Task details:
Find the line below with "Figure 5. Analysis" and the line with "Figure 2. Flow". Output them and the lines between, exactly, but not the pictures.
───── Records provided
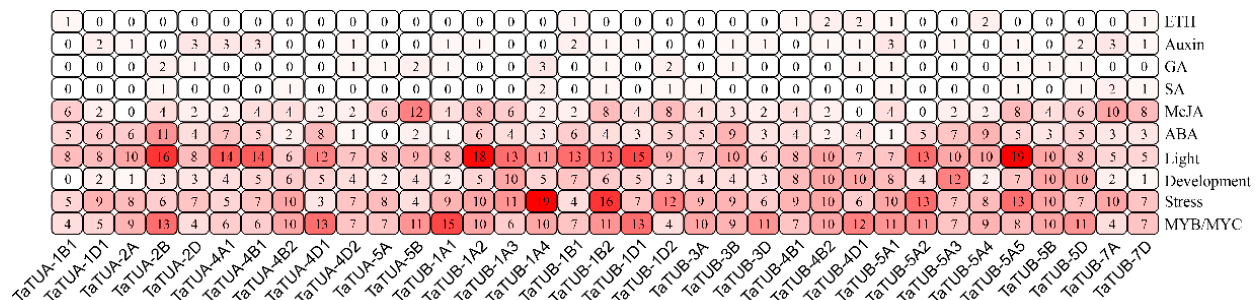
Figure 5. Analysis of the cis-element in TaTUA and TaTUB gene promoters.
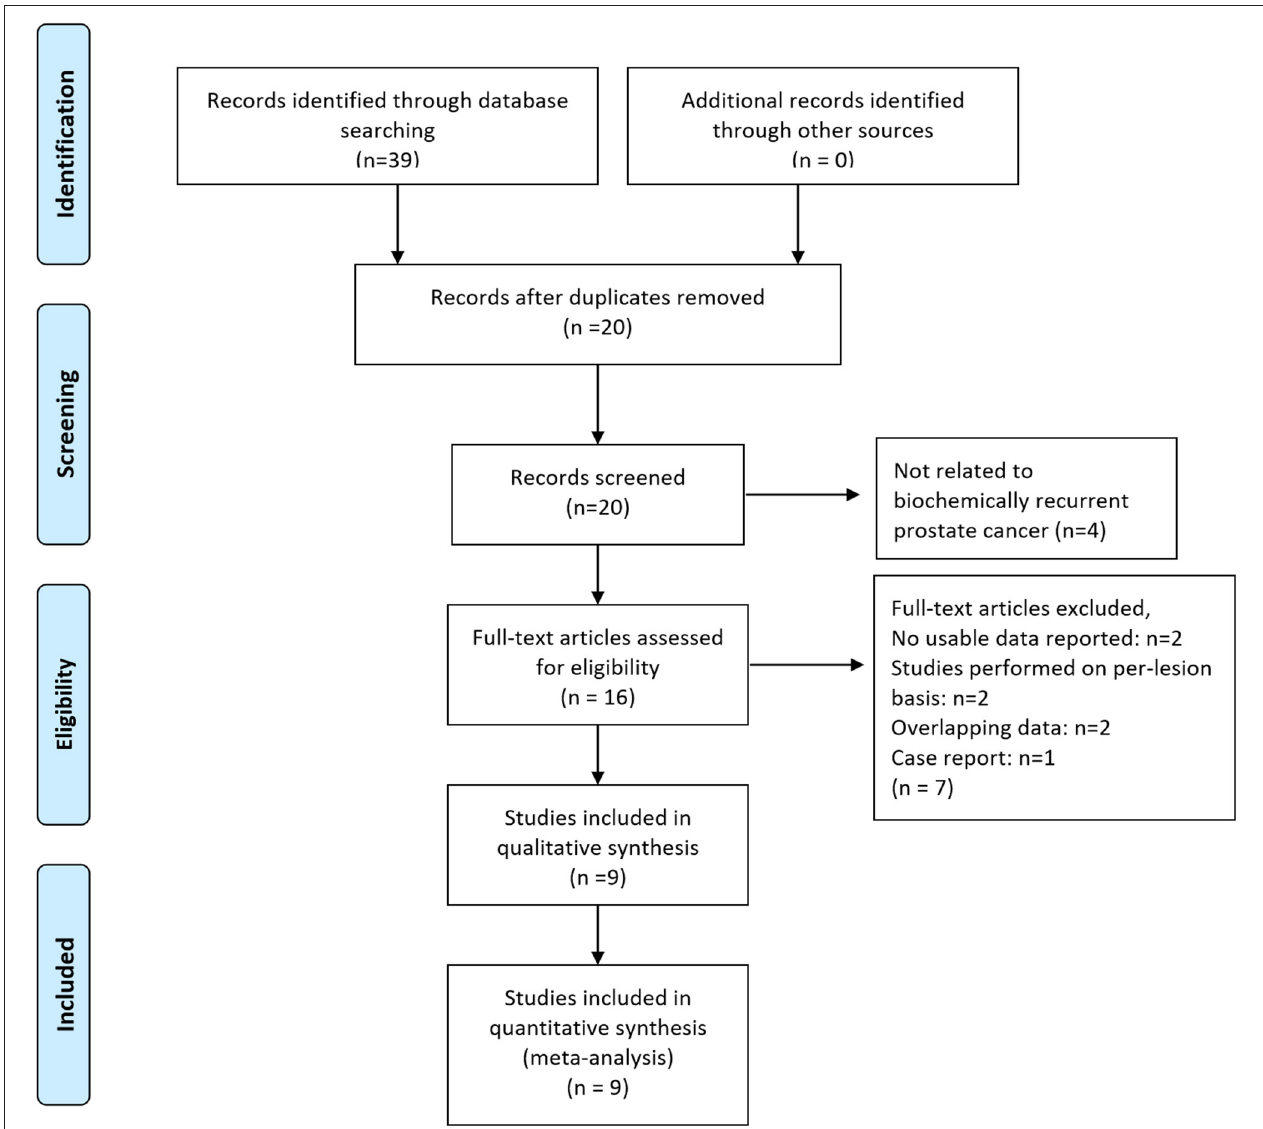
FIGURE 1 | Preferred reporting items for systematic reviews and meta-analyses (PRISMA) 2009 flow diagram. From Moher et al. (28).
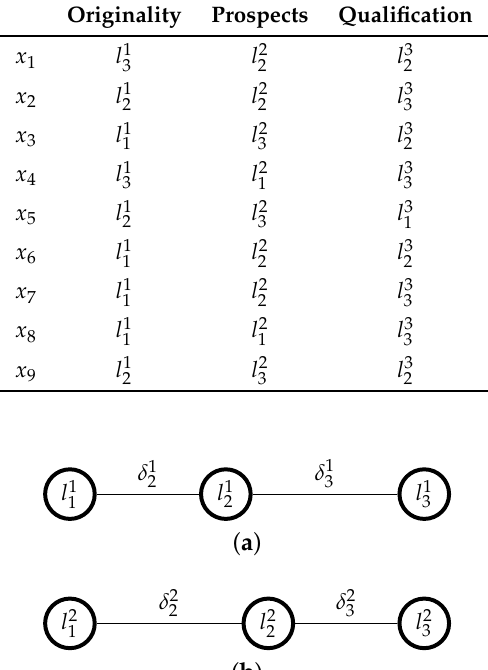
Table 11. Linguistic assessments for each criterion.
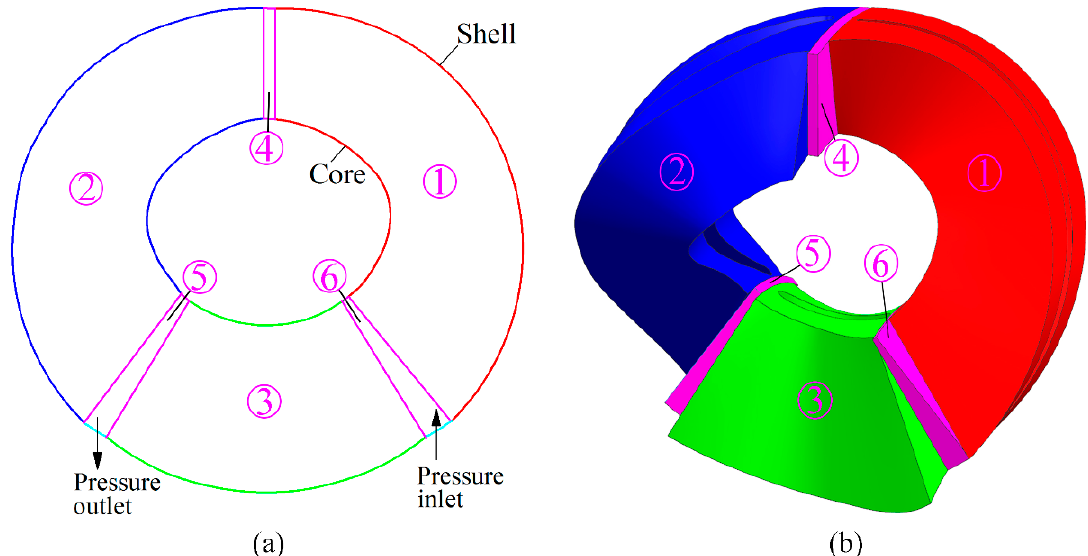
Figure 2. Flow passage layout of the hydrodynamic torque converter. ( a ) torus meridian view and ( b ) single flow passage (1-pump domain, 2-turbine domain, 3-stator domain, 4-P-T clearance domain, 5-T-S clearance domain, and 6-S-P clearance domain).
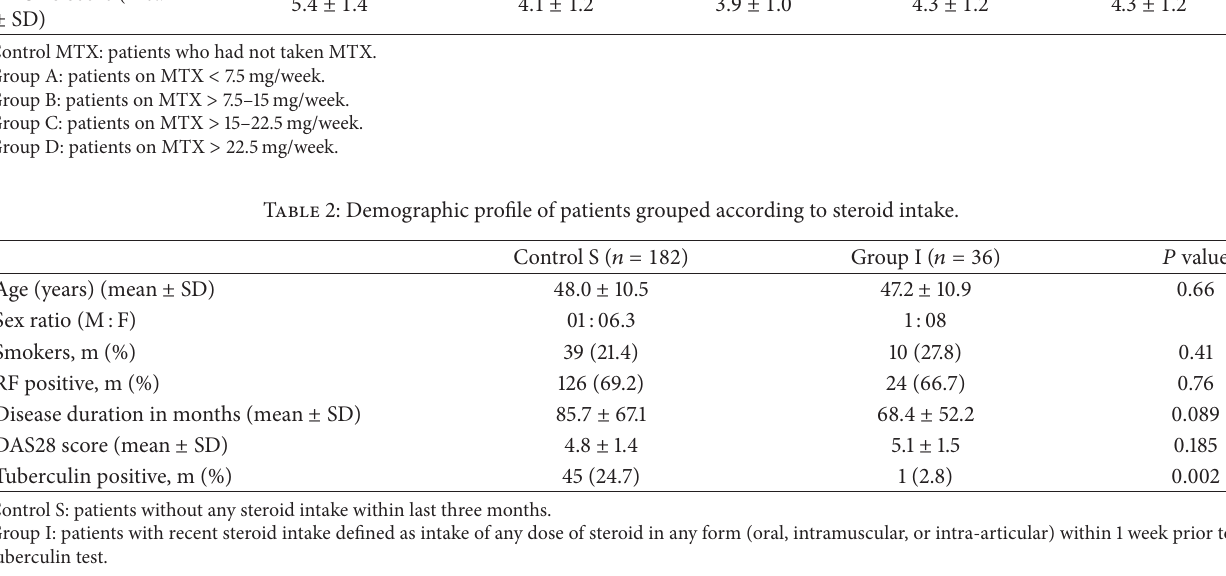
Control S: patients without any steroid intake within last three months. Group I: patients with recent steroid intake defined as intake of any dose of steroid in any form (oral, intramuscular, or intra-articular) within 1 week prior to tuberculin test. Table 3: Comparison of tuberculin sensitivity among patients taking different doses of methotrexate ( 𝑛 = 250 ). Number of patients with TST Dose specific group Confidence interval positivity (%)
──────────
───── Records provided
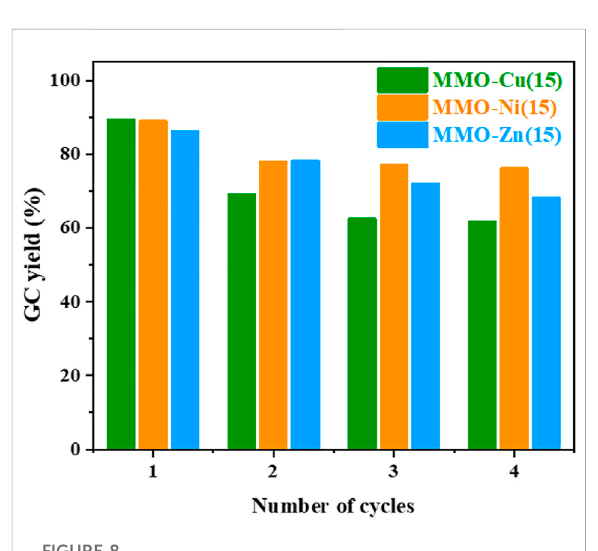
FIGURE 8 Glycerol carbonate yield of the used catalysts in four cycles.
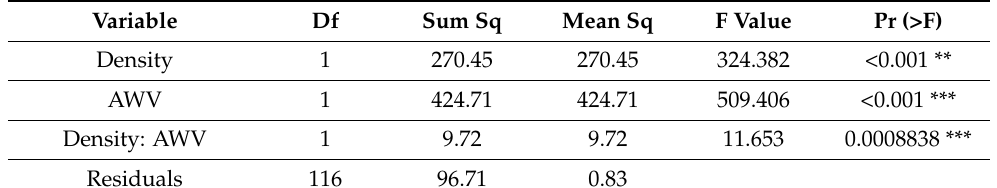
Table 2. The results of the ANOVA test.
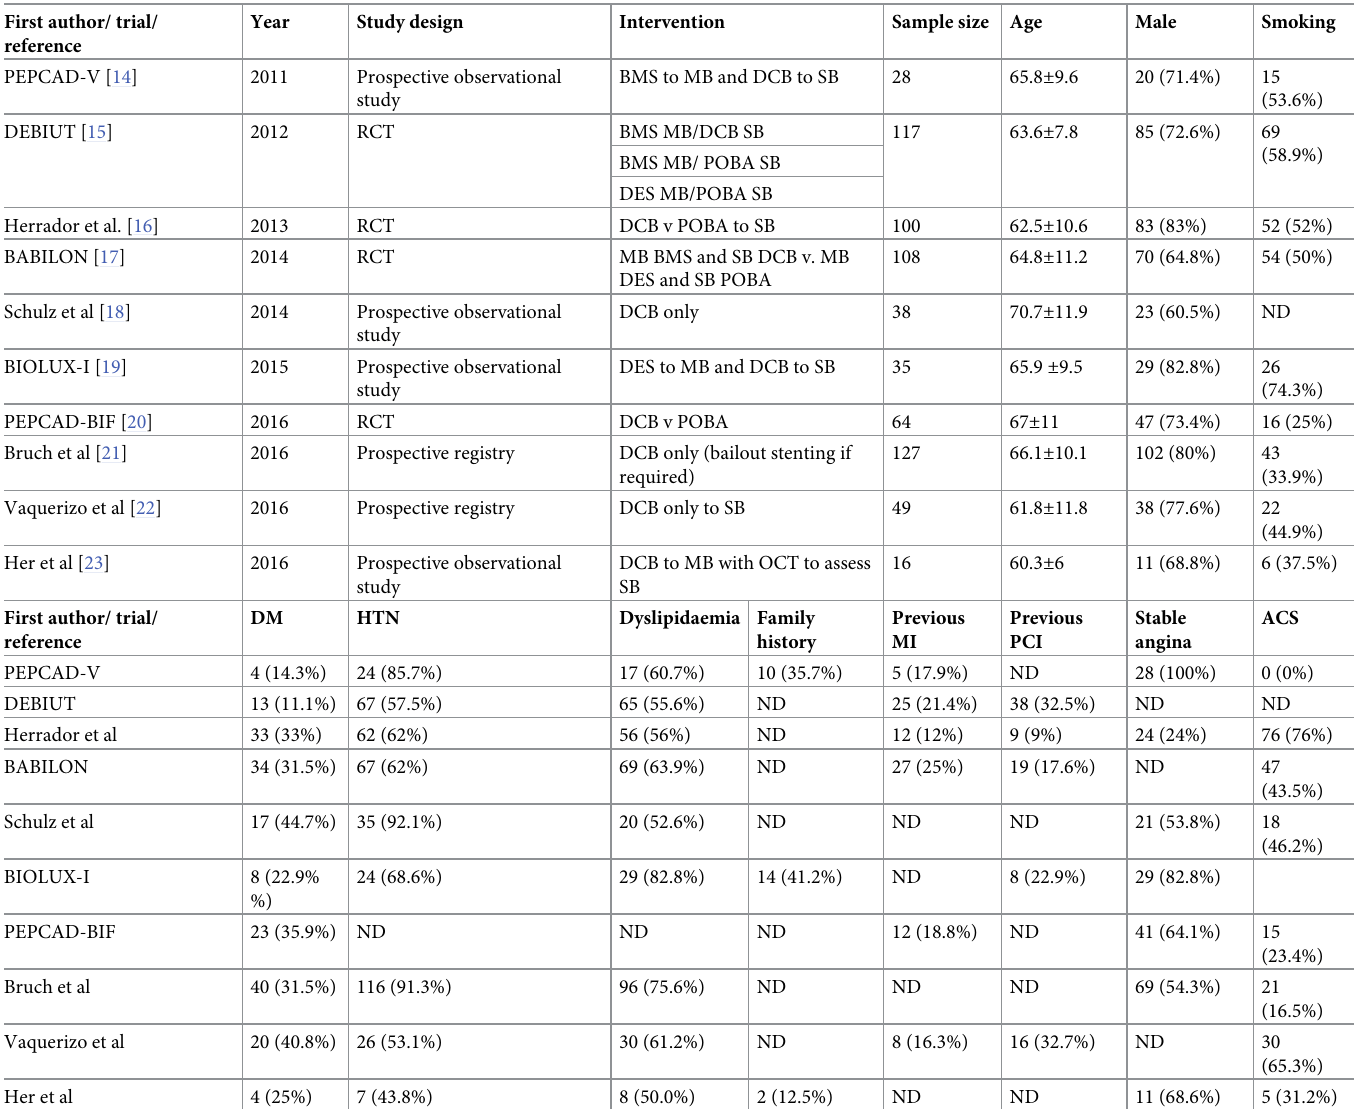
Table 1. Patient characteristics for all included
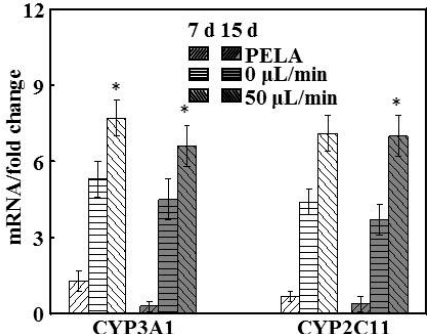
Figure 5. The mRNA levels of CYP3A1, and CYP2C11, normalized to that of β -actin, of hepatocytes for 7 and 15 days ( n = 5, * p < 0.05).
──────────
Exercise answer:
Figure 5. Analysis of the cis-element in TaTUA and TaTUB gene promoters.
FIGURE 1 | Preferred reporting items for systematic reviews and meta-analyses (PRISMA) 2009 flow diagram. From Moher et al. (28).
Table 11. Linguistic assessments for each criterion.
Figure 2. Flow passage layout of the hydrodynamic torque converter. ( a ) torus meridian view and ( b ) single flow passage (1-pump domain, 2-turbine domain, 3-stator domain, 4-P-T clearance domain, 5-T-S clearance domain, and 6-S-P clearance domain).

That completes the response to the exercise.